START EXTRACTED MATERIAL

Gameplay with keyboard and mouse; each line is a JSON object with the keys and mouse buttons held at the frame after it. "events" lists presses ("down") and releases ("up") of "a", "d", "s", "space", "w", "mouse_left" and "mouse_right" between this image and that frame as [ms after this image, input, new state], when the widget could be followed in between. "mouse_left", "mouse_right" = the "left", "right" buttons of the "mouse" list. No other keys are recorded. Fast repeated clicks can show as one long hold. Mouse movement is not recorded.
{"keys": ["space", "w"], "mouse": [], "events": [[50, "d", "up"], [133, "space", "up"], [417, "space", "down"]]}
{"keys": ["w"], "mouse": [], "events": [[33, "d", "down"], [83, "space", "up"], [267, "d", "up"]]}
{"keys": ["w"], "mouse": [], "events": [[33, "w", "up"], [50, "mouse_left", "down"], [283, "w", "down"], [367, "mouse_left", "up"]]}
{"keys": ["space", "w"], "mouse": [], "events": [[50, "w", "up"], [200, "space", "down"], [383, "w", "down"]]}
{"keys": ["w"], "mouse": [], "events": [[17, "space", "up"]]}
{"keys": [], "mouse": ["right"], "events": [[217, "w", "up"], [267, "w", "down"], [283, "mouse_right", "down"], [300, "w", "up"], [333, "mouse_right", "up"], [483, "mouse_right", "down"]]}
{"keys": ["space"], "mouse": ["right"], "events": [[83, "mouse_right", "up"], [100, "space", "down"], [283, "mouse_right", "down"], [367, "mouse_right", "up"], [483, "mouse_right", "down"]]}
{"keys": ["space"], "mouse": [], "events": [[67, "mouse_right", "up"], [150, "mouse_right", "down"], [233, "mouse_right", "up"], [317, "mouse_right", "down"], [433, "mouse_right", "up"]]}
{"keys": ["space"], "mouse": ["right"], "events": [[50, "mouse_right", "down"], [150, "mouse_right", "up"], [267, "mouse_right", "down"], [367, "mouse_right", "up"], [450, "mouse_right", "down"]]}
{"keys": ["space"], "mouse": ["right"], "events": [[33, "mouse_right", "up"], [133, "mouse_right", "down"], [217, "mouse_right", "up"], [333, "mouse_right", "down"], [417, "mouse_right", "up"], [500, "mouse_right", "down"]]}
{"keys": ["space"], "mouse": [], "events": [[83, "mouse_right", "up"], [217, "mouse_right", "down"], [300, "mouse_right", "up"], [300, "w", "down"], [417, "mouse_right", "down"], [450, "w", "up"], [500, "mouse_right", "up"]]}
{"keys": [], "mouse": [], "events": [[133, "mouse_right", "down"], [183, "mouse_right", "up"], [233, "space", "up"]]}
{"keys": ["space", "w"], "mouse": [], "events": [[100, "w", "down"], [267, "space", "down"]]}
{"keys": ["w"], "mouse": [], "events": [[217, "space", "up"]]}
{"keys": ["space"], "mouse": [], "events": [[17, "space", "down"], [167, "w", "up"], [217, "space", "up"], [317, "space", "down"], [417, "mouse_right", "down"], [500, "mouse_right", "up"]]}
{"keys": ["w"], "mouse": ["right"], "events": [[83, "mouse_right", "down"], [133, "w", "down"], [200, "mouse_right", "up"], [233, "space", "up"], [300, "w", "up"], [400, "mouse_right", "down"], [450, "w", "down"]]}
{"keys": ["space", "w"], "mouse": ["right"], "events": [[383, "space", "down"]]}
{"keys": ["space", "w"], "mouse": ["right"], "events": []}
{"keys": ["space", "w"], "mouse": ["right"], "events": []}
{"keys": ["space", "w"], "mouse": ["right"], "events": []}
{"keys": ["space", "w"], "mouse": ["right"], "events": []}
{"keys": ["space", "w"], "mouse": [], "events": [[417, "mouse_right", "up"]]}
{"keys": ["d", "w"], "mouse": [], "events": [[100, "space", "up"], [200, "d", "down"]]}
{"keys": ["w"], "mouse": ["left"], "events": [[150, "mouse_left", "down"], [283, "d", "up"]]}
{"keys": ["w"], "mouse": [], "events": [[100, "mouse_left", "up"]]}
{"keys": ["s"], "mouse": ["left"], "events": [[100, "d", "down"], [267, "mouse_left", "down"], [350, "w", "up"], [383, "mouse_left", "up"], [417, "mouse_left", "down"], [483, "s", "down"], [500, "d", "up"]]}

END EXTRACTED MATERIAL

* _REQUIREMENT_
All of the material above needs to be retyped word for word.

* _SOLUTION BELOW_
Gameplay with keyboard and mouse; each line is a JSON object with the keys and mouse buttons held at the frame after it. "events" lists presses ("down") and releases ("up") of "a", "d", "s", "space", "w", "mouse_left" and "mouse_right" between this image and that frame as [ms after this image, input, new state], when the widget could be followed in between. "mouse_left", "mouse_right" = the "left", "right" buttons of the "mouse" list. No other keys are recorded. Fast repeated clicks can show as one long hold. Mouse movement is not recorded.
{"keys": ["space", "w"], "mouse": [], "events": [[50, "d", "up"], [133, "space", "up"], [417, "space", "down"]]}
{"keys": ["w"], "mouse": [], "events": [[33, "d", "down"], [83, "space", "up"], [267, "d", "up"]]}
{"keys": ["w"], "mouse": [], "events": [[33, "w", "up"], [50, "mouse_left", "down"], [283, "w", "down"], [367, "mouse_left", "up"]]}
{"keys": ["space", "w"], "mouse": [], "events": [[50, "w", "up"], [200, "space", "down"], [383, "w", "down"]]}
{"keys": ["w"], "mouse": [], "events": [[17, "space", "up"]]}
{"keys": [], "mouse": ["right"], "events": [[217, "w", "up"], [267, "w", "down"], [283, "mouse_right", "down"], [300, "w", "up"], [333, "mouse_right", "up"], [483, "mouse_right", "down"]]}
{"keys": ["space"], "mouse": ["right"], "events": [[83, "mouse_right", "up"], [100, "space", "down"], [283, "mouse_right", "down"], [367, "mouse_right", "up"], [483, "mouse_right", "down"]]}
{"keys": ["space"], "mouse": [], "events": [[67, "mouse_right", "up"], [150, "mouse_right", "down"], [233, "mouse_right", "up"], [317, "mouse_right", "down"], [433, "mouse_right", "up"]]}
{"keys": ["space"], "mouse": ["right"], "events": [[50, "mouse_right", "down"], [150, "mouse_right", "up"], [267, "mouse_right", "down"], [367, "mouse_right", "up"], [450, "mouse_right", "down"]]}
{"keys": ["space"], "mouse": ["right"], "events": [[33, "mouse_right", "up"], [133, "mouse_right", "down"], [217, "mouse_right", "up"], [333, "mouse_right", "down"], [417, "mouse_right", "up"], [500, "mouse_right", "down"]]}
{"keys": ["space"], "mouse": [], "events": [[83, "mouse_right", "up"], [217, "mouse_right", "down"], [300, "mouse_right", "up"], [300, "w", "down"], [417, "mouse_right", "down"], [450, "w", "up"], [500, "mouse_right", "up"]]}
{"keys": [], "mouse": [], "events": [[133, "mouse_right", "down"], [183, "mouse_right", "up"], [233, "space", "up"]]}
{"keys": ["space", "w"], "mouse": [], "events": [[100, "w", "down"], [267, "space", "down"]]}
{"keys": ["w"], "mouse": [], "events": [[217, "space", "up"]]}
{"keys": ["space"], "mouse": [], "events": [[17, "space", "down"], [167, "w", "up"], [217, "space", "up"], [317, "space", "down"], [417, "mouse_right", "down"], [500, "mouse_right", "up"]]}
{"keys": ["w"], "mouse": ["right"], "events": [[83, "mouse_right", "down"], [133, "w", "down"], [200, "mouse_right", "up"], [233, "space", "up"], [300, "w", "up"], [400, "mouse_right", "down"], [450, "w", "down"]]}
{"keys": ["space", "w"], "mouse": ["right"], "events": [[383, "space", "down"]]}
{"keys": ["space", "w"], "mouse": ["right"], "events": []}
{"keys": ["space", "w"], "mouse": ["right"], "events": []}
{"keys": ["space", "w"], "mouse": ["right"], "events": []}
{"keys": ["space", "w"], "mouse": ["right"], "events": []}
{"keys": ["space", "w"], "mouse": [], "events": [[417, "mouse_right", "up"]]}
{"keys": ["d", "w"], "mouse": [], "events": [[100, "space", "up"], [200, "d", "down"]]}
{"keys": ["w"], "mouse": ["left"], "events": [[150, "mouse_left", "down"], [283, "d", "up"]]}
{"keys": ["w"], "mouse": [], "events": [[100, "mouse_left", "up"]]}
{"keys": ["s"], "mouse": ["left"], "events": [[100, "d", "down"], [267, "mouse_left", "down"], [350, "w", "up"], [383, "mouse_left", "up"], [417, "mouse_left", "down"], [483, "s", "down"], [500, "d", "up"]]}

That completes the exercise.